#### Things to do
• A. List the people the Olympics article names as having signed on to help Philadelphia 2016, with each one's organization where the article gives it.
• B. In the Olympics article, what profit did the Los Angeles Games make?
• C. Using the Olympics article, explain why the magazine says it is backing the Philadelphia 2016 group.

#### Page text
Why Philadelphia Needs the Olympics



It isn't a pipe dream. It's a realistic goal that could transform the city

We know what your first reaction is going to be: Here? In Philadelphia?
It's become a collective conditioned response; when dreams are
proffered in Philadelphia, we wallow in the practical and focus on the
roadblocks, rather than do the hard work of allowing ourselves to
imagine and then setting about turning vision into reality. “So many of
our dreams at first seem impossible,” Christopher Reeve once said,
“then they seem improbable, and then, when we summon the will, they
soon become inevitable.”

Well, Joe Torsella has a dream, and we want to jump-start that
collective will so that it becomes inevitable—­before a “Can't-Do”
mentality takes hold. In the coming weeks, Torsella, founding CEO of
the Constitution Center, and Larry Needle, head of the Philadelphia
Sports Congress, plan to announce the formation of Philadelphia 2016
and its bold idea to bring the Olympics here in 2016. They've been
quietly working for a year, supported by the William Penn Foundation,
and now their group includes some of the most dynamic names in the
region: Paul Levy of the Center City District, Alba Martinez of the
United Way, David Thornburgh of the Pennsylvania Economy League, 
and Pat Croce have all signed on to help make Torsella's dream a
reality (as has this magazine's editor). We are with them because we
believe the only thing keeping Philadelphia from world-class status is
our lack of imagination in seeing ourselves that way—what Torsella
refers to as our “sad-sack way of thinking.”

So we're going to do our best in these pages to challenge your
imagination. Because it's such an abstract notion—the Olympics, 11
years from now?—we're going to bring it to life for you and make the
case to you. Bidding for the Olympics is about much more than hosting a
couple of weeks of fun and games. It's about issuing a self-confident
statement of who we are and how we see ourselves. It's about the
clear-eyed facts of the case and the reality that we do have the
infrastructure in place for a transcendent moment. Most of all, it's
about a long-term investment in our region's future.

The Can't-Doers will say, “How are you going to spend money to bring
the Olympics here when our schools are failing?” We reject such
shortsightedness. Fact is, the Olympics can help save the schools by
lifting all boats. The Los Angeles Games made a profit of $232 million,
created jobs, raised morale. Less than a decade after hosting the 1996
Games, Atlanta is first in the nation in new home construction and
second in new hotel rooms. When managed in an intelligent way, the
Olympics can provide the economic impact that turns host cities around.

#### Information provided

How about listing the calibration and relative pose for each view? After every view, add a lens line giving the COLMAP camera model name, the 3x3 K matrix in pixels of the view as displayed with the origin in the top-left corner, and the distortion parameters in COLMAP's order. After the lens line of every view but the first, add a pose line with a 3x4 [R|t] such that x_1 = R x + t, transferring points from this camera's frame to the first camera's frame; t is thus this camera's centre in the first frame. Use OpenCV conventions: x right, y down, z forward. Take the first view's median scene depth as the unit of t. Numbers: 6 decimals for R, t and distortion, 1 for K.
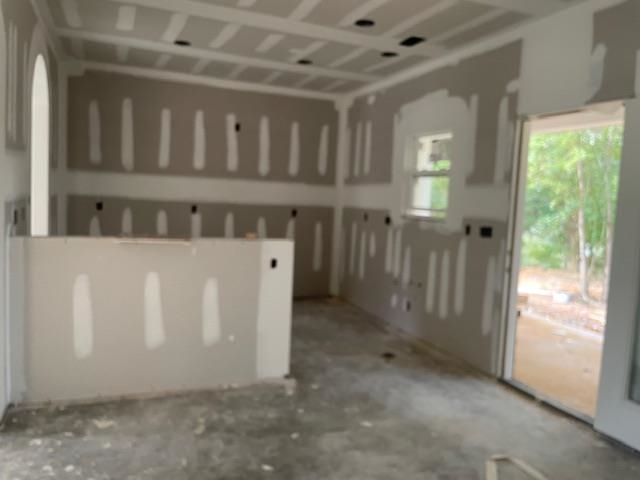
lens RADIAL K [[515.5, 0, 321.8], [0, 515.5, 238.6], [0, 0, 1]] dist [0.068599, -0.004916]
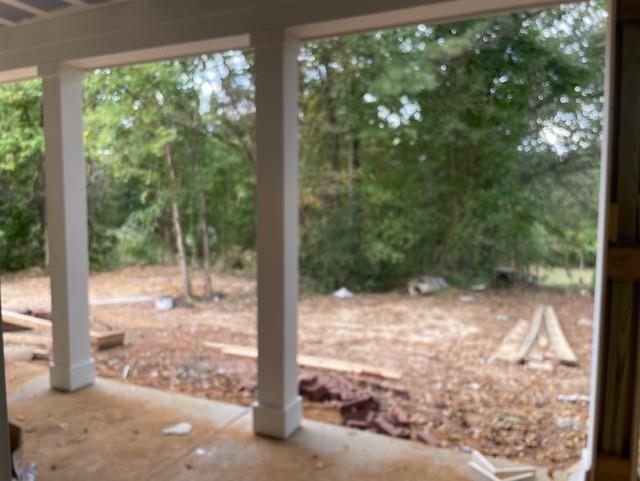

#### Expected responses
• A.
- Paul Levy, Center City District
- Alba Martinez, United Way
- David Thornburgh, Pennsylvania Economy League
- Pat Croce (no organization given)

• B. $232 million.

• C. The magazine believes the only thing keeping Philadelphia from world-class status is the city's lack of imagination in seeing itself that way. Torsella calls this the city's "sad-sack way of thinking."